**TASK INSTRUCTIONS:**
1. Determine whether each of the following statements agrees with the Saturn progress notes, answering yes or no and quoting the words of the notes that decide it: (a) By November 27, 2001, two students had completed the 1-point Jupiter analysis. (b) When work with the Charter School resumed on October 1, 2001, the class had 5 computers. (c) Diane attended the session dated February 30, 2001.
2. Extend the Saturn progress notes beyond their final sentence.

**DOCUMENT:**
□ □ □ □

Saturn: Progress Notes

December 18, 2001 Progress continues. Tom is building the code to analyze the data and Diane and company continue to work on the calculation.
November 27, 2001 After several missed weeks due to holidays and travel, we all got back together for a very successful day of work. Two students have completed the 1-point Jupiter analysis. Now remains to cross-check the results for agreement. Tom and colleagues made advances on the Saturn code. Can extract year, month, day, hour and minute from character strings for processing time. It was a great day.
October 1, 2001 Resumed work with the Charter School after the summer vacation. Several new students show enthusiasm and there are 5 computers in the class to help with the programming.
March 13, 2001 Only Mr. Nacman and myself showed up this week, so there was no meeting. I can't afford too many meetings like this. I am still waiting for someone to complete the single-point, nonsymmetric shock calculation.
February 30, 2001 Diane did not show up for the session, but several others did. We started back at the beginning and tried to work through the 1-point, asymmetric shock calculation to get the simplest solution to the shock location. It does not appear that the quadratic terms will cancel, but we need to examine this closely.
February 23, 2001 The past 2 weeks have consisted of working through the one-point, asymmetric shock calculation. The students are working it as a homework project. Today, Diane and I worked on the mathematics (which she will complete for next week) while Tom and Amanda worked through the coding changes necessary to complete the Saturn project.
January 23, 2001 A good day started out bad. Only Kashyap showed up, and then he left. Tom Hughes showed up later and he, I and Mr. Nacman went down to the computer lab to work on the problem of how to retain sufficient resolution on floating point numbers to use them as time tags. We met with Shawn and together we solved the problem. It was just an output problem. Now Shawn has handed his codes over to Tom and together they will write the new 2-point analysis routine.

□ □ □ □

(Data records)

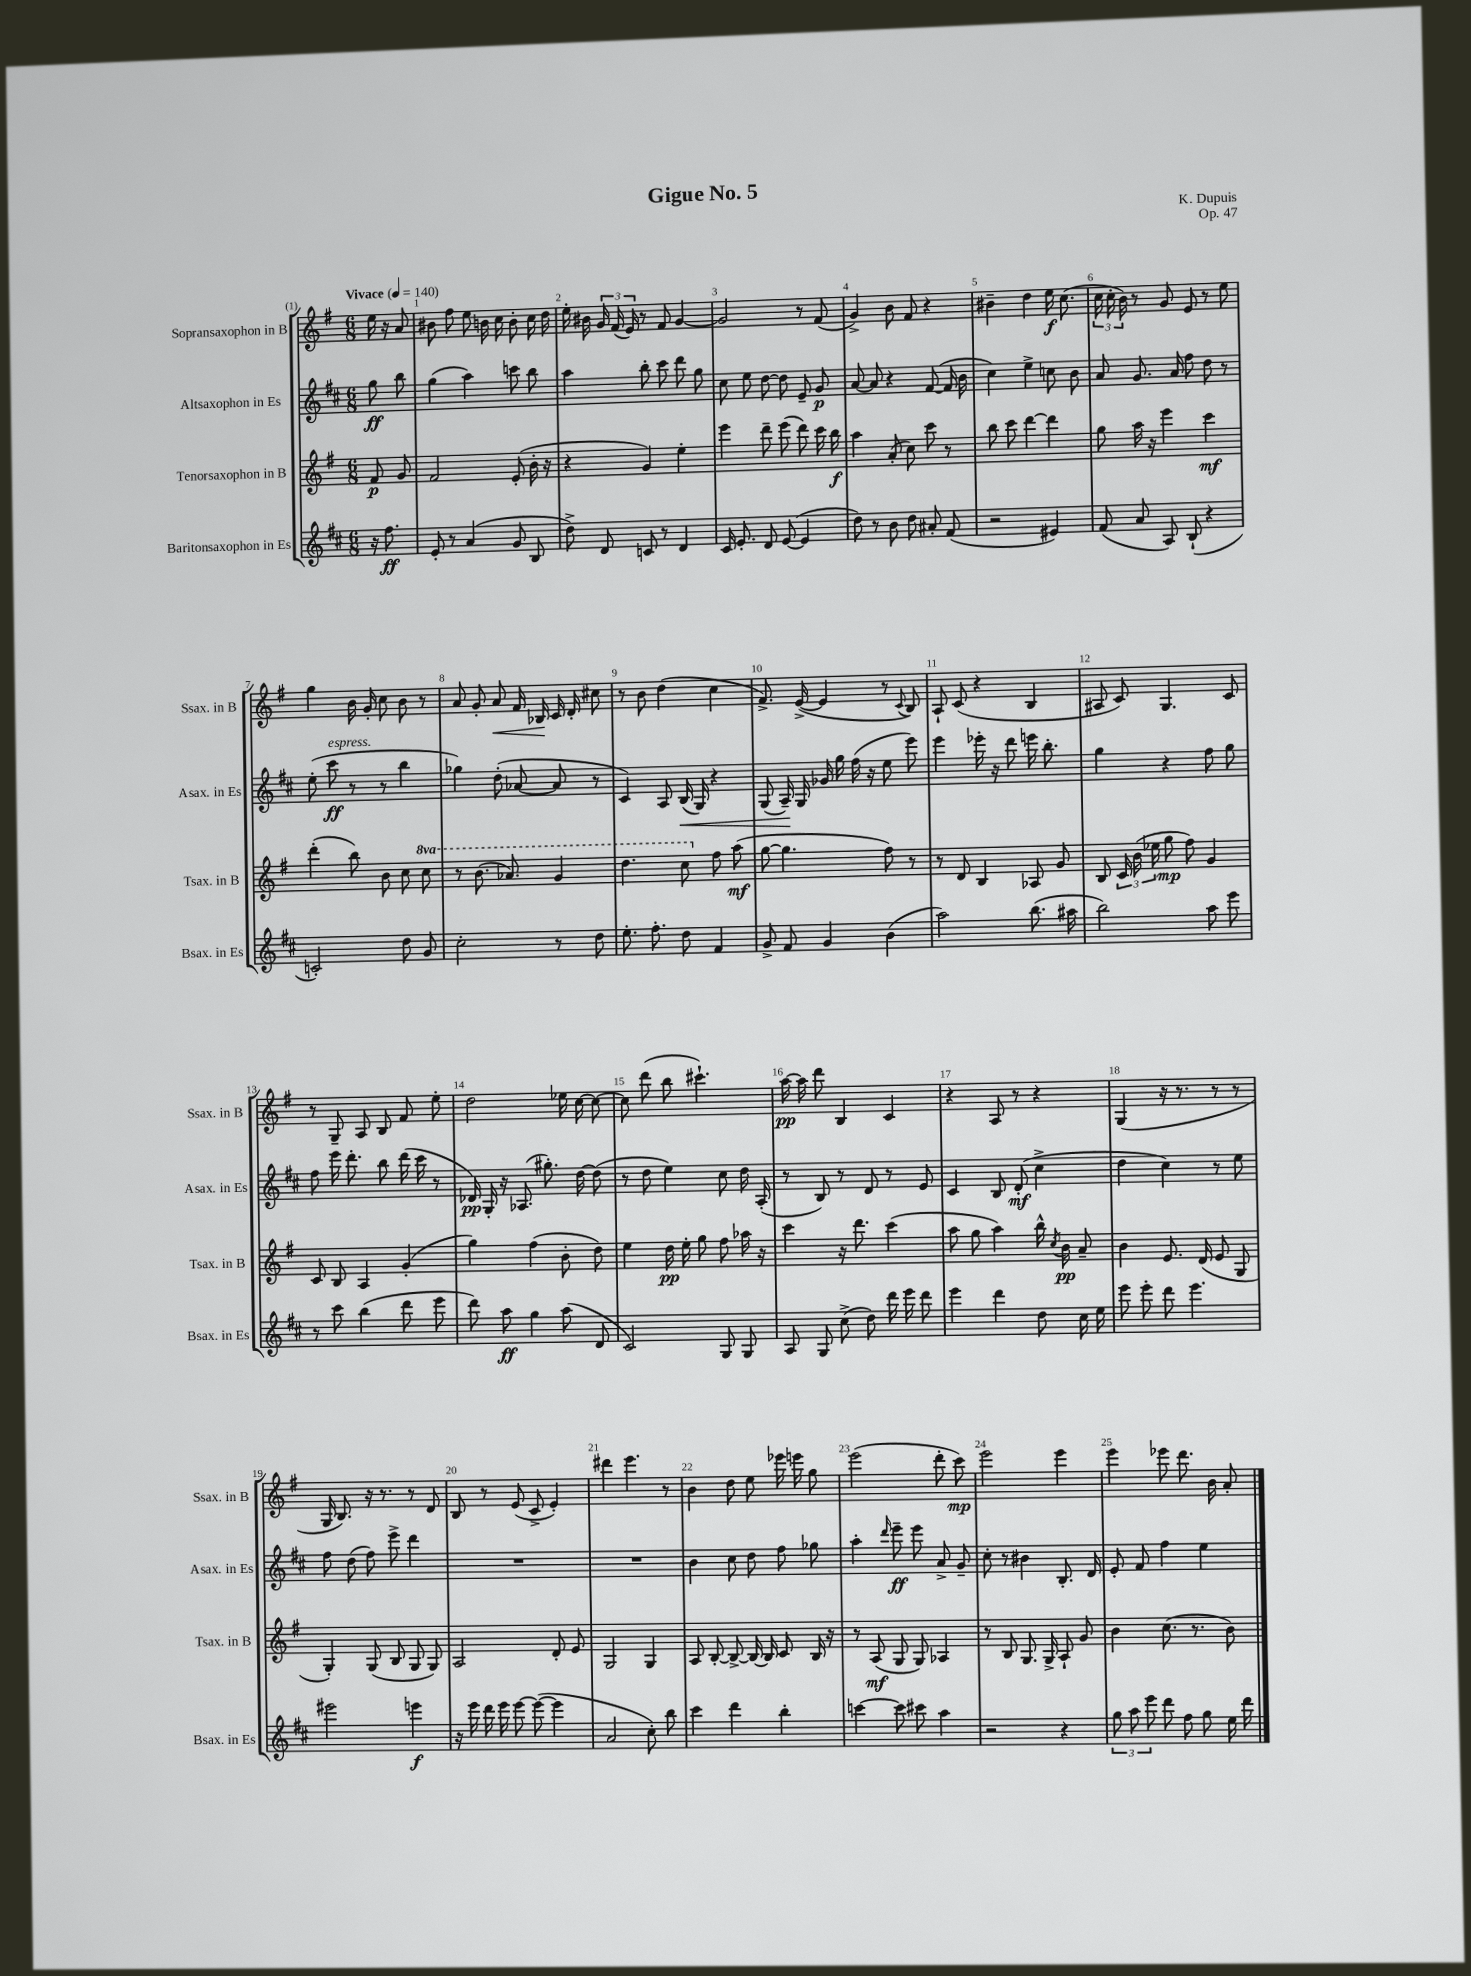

**kern	**dynam	**kern	**dynam	**kern	**dynam	**kern	**dynam
*part4	*part4	*part3	*part3	*part2	*part2	*part1	*part1
*staff4	*staff4	*staff3	*staff3	*staff2	*staff2	*staff1	*staff1
*I"Baritonsaxophon in Es	*	*I"Tenorsaxophon in B	*	*I"Altsaxophon in Es	*	*I"Sopransaxophon in B	*
*I'Bsax. in Es	*	*I'Tsax. in B	*	*I'Asax. in Es	*	*I'Ssax. in B	*
*clefG2	*	*clefG2	*	*clefG2	*	*clefG2	*
*k[f#c#]	*	*k[f#]	*	*k[f#c#]	*	*k[f#]	*
*M6/8	*	*M6/8	*	*M6/8	*	*M6/8	*
*MM140	*	*MM140	*	*MM140	*	*MM140	*
=	=	=	=	=	=	=	=
!	!	!	!	!	!	!LO:TX:a:B:t=Vivace	!
16r	.	8f#/	p	8gg\	ff	16ee\	.
8.ff#\	ff	.	.	.	.	16r	.
.	.	8g/	.	8bb\	.	8a/	.
=1	=1	=1	=1	=1	=1	=1	=1
8e'/	.	2f#/	.	(4gg\	.	8b#X\	.
8r	.	.	.	.	.	8ff#\	.
(4a/	.	.	.	4aa\)	.	8ee\	.
.	.	.	.	.	.	16bn\	.
.	.	.	.	.	.	16cc\	.
8g/	.	(8e'/	.	8cccn\	.	8b'\	.
8B/	.	16b'\	.	8bb\	.	16cc\	.
.	.	16r	.	.	.	16dd\	.
=2	=2	=2	=2	=2	=2	=2	=2
8dd^\)	.	4r	.	4aa\	.	16ee'\	.
.	.	.	.	.	.	16b#X\	.
8d/	.	.	.	.	.	24g/	.
.	.	.	.	.	.	(24f#/	.
.	.	.	.	.	.	24e/)	.
8cn/	.	4g/)	.	8bb'\	.	8r	.
8r	.	.	.	8ccc#\	.	8f#/	.
4d/	.	4ee'\	.	8ddd\	.	[4g/	.
.	.	.	.	8gg\	.	.	.
=3	=3	=3	=3	=3	=3	=3	=3
16c#/	.	4eee\	.	8cc#\	.	2g/]	.
8.e'/	.	.	.	.	.	.	.
.	.	.	.	8ee\	.	.	.
8d/	.	8ddd~\	.	[8dd\	.	.	.
([8e/	.	(8eee\	.	8dd\]	.	.	.
4e/]	.	8ddd\)	.	8e~/	.	8r	.
.	.	16ccc\	.	8g/	p	(8f#/	.
.	.	16bb\	f	.	.	.	.
=4	=4	=4	=4	=4	=4	=4	=4
8dd\)	.	4aa\	.	[8a/	.	4g^/)	.
8r	.	.	.	8a/]	.	.	.
8b\	.	(8a'/	.	4r	.	8b\	.
8dd\	.	8cc\)	.	.	.	8f#/	.
8a#X'/	.	8ccc\	.	([8f#/	.	4r	.
(8f#/	.	8r	.	16f#/]	.	.	.
.	.	.	.	16b\	.	.	.
=5	=5	=5	=5	=5	=5	=5	=5
2r	.	8bb\	.	4cc#\)	.	4b#X~\	.
.	.	8ccc\	.	.	.	.	.
.	.	[4ddd\	.	4ee^\	.	4dd\	.
4e#X/)	.	4ddd\]	.	8ccn\	.	16ee\	f
.	.	.	.	.	.	(8.cc\	.
.	.	.	.	8b\	.	.	.
=6	=6	=6	=6	=6	=6	=6	=6
(8f#/	.	8gg\	.	8a/	.	24cc\	.
.	.	.	.	.	.	24cc'\	.
.	.	.	.	.	.	24b\)	.
8a/	.	16aa\	.	8.g/	.	8r	.
.	.	16r	.	.	.	.	.
8A/)	.	4eee\	.	.	.	8g/	.
.	.	.	.	16a/	.	.	.
(8B`/	.	.	.	8ff#\	.	8e/	.
4r	.	4ccc\	mf	8dd\	.	8r	.
.	.	.	.	8r	.	8ee\	.
!!LO:LB:g=z
=7	=7	=7	=7	=7	=7	=7	=7
2cn'/)	.	(4ddd'\	.	(8ee'\	.	4gg\	.
!	!	!	!	!LO:TX:a:i:t=espress.	!	!	!
.	.	.	.	8ccc#\	ff	.	.
.	.	8bb\)	.	8r	.	16b\	.
.	.	.	.	.	.	16g'/	.
.	.	8b\	.	8r	.	8cc\	.
8dd\	.	8cc\	.	4bb\	.	8b\	.
*	*	*8va	*	*	*	*	*
8g/	.	8ccc\	.	.	.	8r	.
=8	=8	=8	=8	=8	=8	=8	=8
2cc#'\	.	8r	.	4gg-X\)	.	8a/	.
.	.	(8.bb\	.	.	.	8g'/	.
!	!	!	!	!	!	!	!LO:HP:b
.	.	.	.	(8dd'\	.	8a/	<
.	.	8.aa-X/)	.	.	.	.	.
.	.	.	.	[8a-X/	.	16f#/	.
.	.	.	.	.	.	16B-X/	.
8r	.	4gg/	.	8a-/]	.	16c/	[
.	.	.	.	.	.	16d'/	.
8dd\	.	.	.	8r	.	8cc#X\	.
=9	=9	=9	=9	=9	=9	=9	=9
8.ee'\	.	4.ddd\	.	4c#/)	.	8r	.
.	.	.	.	.	.	8b\	.
8.ff#'\	.	.	.	.	.	.	.
.	.	.	.	8A/	.	(4dd\	.
!	!	!	!	!	!LO:HP:b	!	!
8dd\	.	8ccc\	.	(16B/	<	.	.
.	.	.	.	16G/)	.	.	.
*	*	*X8va	*	*	*	*	*
4f#/	.	8ff#\	.	4r	.	4cc\	.
.	.	(8aa\	mf	.	.	.	.
=10	=10	=10	=10	=10	=10	=10	=10
8g^/	.	[8gg\	.	(8G/	.	8.f#^/)	.
8f#/	.	4.gg\]	.	16A~/)	.	.	.
.	.	.	.	16G/	[	([16e^/	.
4g/	.	.	.	16g-X/	.	4e/]	.
.	.	.	.	16gg\	.	.	.
.	.	.	.	(16ff#\	.	.	.
.	.	.	.	16r	.	.	.
(4b\	.	8ff#\)	.	8ee\	.	8r	.
.	.	.	.	.	.	8qqc/	.
.	.	8r	.	8eee\)	.	8B/)	.
=11	=11	=11	=11	=11	=11	=11	=11
2aa\)	.	8r	.	4eee\	.	8A`/	.
.	.	8d/	.	.	.	(8c/	.
.	.	4B/	.	16eee-X'\	.	4r	.
.	.	.	.	16r	.	.	.
.	.	.	.	8ddd\	.	.	.
(8.bb\	.	8A-X/	.	16eeen\	.	4B/	.
.	.	.	.	8.bb'\	.	.	.
.	.	8g/	.	.	.	.	.
16aa#X\	.	.	.	.	.	.	.
=12	=12	=12	=12	=12	=12	=12	=12
2bb\)	.	8B/	.	4gg\	.	8A#X/	.
.	.	24c/	.	.	.	8c/)	.
.	.	(24b\	.	.	.	.	.
.	.	24ee-X\	.	.	.	.	.
.	.	8gg\	mp	4r	.	4.G/	.
.	.	8ff#\)	.	.	.	.	.
8aa\	.	4g/	.	8ff#\	.	.	.
8eee\	.	.	.	8gg\	.	8c/	.
!!LO:LB:g=z
=13	=13	=13	=13	=13	=13	=13	=13
8r	.	8c/	.	8ff#\	.	8r	.
8ccc#\	.	8B/	.	16eee\	.	8G~/	.
.	.	.	.	8.ddd'\	.	.	.
(4bb\	.	4A/	.	.	.	8A/	.
.	.	.	.	8bb\	.	8B/	.
8ddd\	.	(4g'/	.	(16ddd\	.	8f#/	.
.	.	.	.	16ccc#\	.	.	.
8eee\	.	.	.	8r	.	8ee'\	.
=14	=14	=14	=14	=14	=14	=14	=14
8ddd\)	.	4gg\)	.	16d-X/)	pp	2dd\	.
.	.	.	.	16G'/	.	.	.
8aa\	ff	.	.	16r	.	.	.
.	.	.	.	(8.A-X/	.	.	.
4gg\	.	(4ff#\	.	.	.	.	.
.	.	.	.	8.gg#X'\)	.	.	.
(8aa\	.	8b'\	.	.	.	16ee-X\	.
.	.	.	.	[16dd\	.	[16cc\	.
8d/	.	8dd\)	.	(8dd\]	.	8cc\_	.
=15	=15	=15	=15	=15	=15	=15	=15
2c#/)	.	4ee\	.	8r	.	8cc\]	.
.	.	.	.	8dd\	.	(8ddd\	.
.	.	16dd\	pp	4ee\)	.	8bb\	.
.	.	16ee'\	.	.	.	.	.
.	.	8gg\	.	.	.	4.ccc#X`\)	.
8G/	.	8ff#\	.	8cc#\	.	.	.
8G/	.	16aa-X\	.	16dd\	.	.	.
.	.	16r	.	(16A'/	.	.	.
=16	=16	=16	=16	=16	=16	=16	=16
8A/	.	4ccc\	.	8r	.	[16aa\	pp
.	.	.	.	.	.	16aa\]	.
8G/	.	.	.	8B/)	.	8ddd\	.
(8cc#^\	.	16r	.	8r	.	4B/	.
.	.	8.ddd\	.	.	.	.	.
8dd\)	.	.	.	8d/	.	.	.
16ddd\	.	(4ccc\	.	8r	.	4c/	.
16eee\	.	.	.	.	.	.	.
8ddd\	.	.	.	8e/	.	.	.
=17	=17	=17	=17	=17	=17	=17	=17
4eee\	.	8aa\	.	4c#/	.	4r	.
.	.	8gg\	.	.	.	.	.
4ddd\	.	4aa\)	.	8B/	.	8A/	.
.	.	.	.	(8d'/	mf	8r	.
8dd\	.	16bb^^\	.	4cc#^\	.	4r	.
.	.	8qcc/	.	.	.	.	.
.	.	16b\	pp	.	.	.	.
16cc#\	.	8a~/	.	.	.	.	.
16ee\	.	.	.	.	.	.	.
=18	=18	=18	=18	=18	=18	=18	=18
8eee\	.	4b\	.	4dd\	.	(4G/	.
8eee'\	.	.	.	.	.	.	.
8ddd\	.	8.e/	.	4cc#\)	.	16r	.
.	.	.	.	.	.	8.r	.
4.eee\	.	.	.	.	.	.	.
.	.	(16d/	.	.	.	.	.
.	.	8e/	.	8r	.	8r	.
.	.	8G/	.	8ee\	.	8r	.
!!LO:LB:g=z
=19	=19	=19	=19	=19	=19	=19	=19
2eee#X\	.	4G'/)	.	8ff#\	.	16G/	.
.	.	.	.	.	.	8.B/)	.
.	.	.	.	(8dd\	.	.	.
.	.	(8G/	.	8ff#\)	.	16r	.
.	.	.	.	.	.	8.r	.
.	.	8B/	.	8eee^\	.	.	.
4eeen\	f	8G/	.	4ddd\	.	8r	.
.	.	8G/)	.	.	.	8d/	.
=20	=20	=20	=20	=20	=20	=20	=20
16r	.	2A/	.	2.r	.	8B/	.
16eee\	.	.	.	.	.	.	.
16ddd\	.	.	.	.	.	8r	.
16eee\	.	.	.	.	.	.	.
[8eee\	.	.	.	.	.	(8e/	.
(8eee\_	.	.	.	.	.	8c^/	.
4eee\]	.	8d'/	.	.	.	4e'/)	.
.	.	8e/	.	.	.	.	.
=21	=21	=21	=21	=21	=21	=21	=21
2a/	.	2G/	.	2.r	.	4ddd#X\	.
.	.	.	.	.	.	4.eee\	.
8cc#'\)	.	4G/	.	.	.	.	.
8bb\	.	.	.	.	.	8r	.
=22	=22	=22	=22	=22	=22	=22	=22
4ccc#\	.	8A/	.	4b\	.	4b\	.
.	.	[8B'/	.	.	.	.	.
4ddd\	.	8B^/_	.	8cc#\	.	8dd\	.
.	.	16B/_	.	8dd\	.	8ee\	.
.	.	16B/]	.	.	.	.	.
4bb'\	.	8c/	.	8ff#\	.	16eee-X\	.
.	.	.	.	.	.	16eeen\	.
.	.	16B/	.	8gg-X\	.	8gg\	.
.	.	16r	.	.	.	.	.
=23	=23	=23	=23	=23	=23	=23	=23
[4cccn\	.	8r	.	4aa'\	.	(2eee\	.
.	.	(8A/	mf	.	.	.	.
.	.	.	.	16qqddd/	.	.	.
8ccc\]	.	8G/	.	8eee~\	ff	.	.
8ccc#X\	.	8G/)	.	8eee\	.	.	.
4aa\	.	4A-X/	.	8a^/	.	8ddd'\	.
.	.	.	.	8g~/	.	8ccc\)	mp
=24	=24	=24	=24	=24	=24	=24	=24
2r	.	8r	.	8cc#'\	.	2eee\	.
.	.	8B/	.	8r	.	.	.
.	.	8.G/	.	4b#X\	.	.	.
.	.	16G^/	.	.	.	.	.
4r	.	8A`/	.	8.B'/	.	4eee\	.
.	.	8g/	.	.	.	.	.
.	.	.	.	16d/	.	.	.
=25	=25	=25	=25	=25	=25	=25	=25
12gg\	.	4b\	.	8e'/	.	4eee\	.
12aa\	.	.	.	.	.	.	.
.	.	.	.	8f#/	.	.	.
12eee\	.	.	.	.	.	.	.
8ddd\	.	(8.cc\	.	4ff#\	.	8eee-X\	.
8ff#\	.	.	.	.	.	8.ddd\	.
.	.	8.r	.	.	.	.	.
8gg\	.	.	.	4ee\	.	.	.
.	.	.	.	.	.	16b\	.
16ee\	.	8b\)	.	.	.	8a'/	.
16ddd\	.	.	.	.	.	.	.
==	==	==	==	==	==	==	==
*-	*-	*-	*-	*-	*-	*-	*-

□ □ □ □

**THE ANSWERS:**
1.
(a) Yes: "Two students have completed the 1-point Jupiter analysis."
(b) Yes: "there are 5 computers in the class to help with the programming."
(c) No: "Diane did not show up for the session, but several others did."

2.
January 16, 2001 First meeting of the new year. David Grattino has performed the single-point, symmetric shock analysis to completion while Diana Wong and Beryl Schagger proofed it. Excellent! Today Diana began the single-point, asymmetric shock calculation on the board and got most of the way through it while Kashyap Shah took notes and others helped. The homework assignment was to finish the calculation.

Met with Shawn and the problems with the Saturn code persist. If the problems continue, we will need to reprogram in Fortran at BRI. I hope to avoid this.


November 14, 2000 First meeting in several weeks. School schedule and CWS' travel requirements conflicted with past 2 meeting days.

Noone from the Jupiter team has attempted the basic calculation as yet, so we again reviewed how it is done. The students seem to understand, so I have asked them to attempt the 3-D calculation during the coming week.

Shawn will meet with Tom and they will work to program the new 2-point solution for Saturn.


October 24, 2000 Did not meet last week due to 1/2 day schedule at Charter School.

Met today with the combined Saturn and Jupiter teams to review the basic 2-D shock equations in preparation for the Jupiter team learning how these calculations are completed. Chinton was able to finish what I had started. I asked that they try to repeat the analysis on their own and showed them how to start the 3-D symmetric calculation. The Jupiter teams seems to be smart and enthusiastic and I believe they will do a great job.

We took a group photograph for the UD Space Grant newsletter. Several students who have and are participating in this effort were missing at the time this photograph was taken.


October 10, 2000 Met with some of the new students who are forming the Jupiter analysis team. We reviewed the basic calculation for the 1-point analysis in 2-dimensions. I suggested that they review the analysis at home and attempt to complete the 3-dimensional calculation for a symmetric shock.

Tom and Chinton will meet with Shawn to program the new calculation for Saturn (the 2-point, 3-dimensional symmetric shock analysis).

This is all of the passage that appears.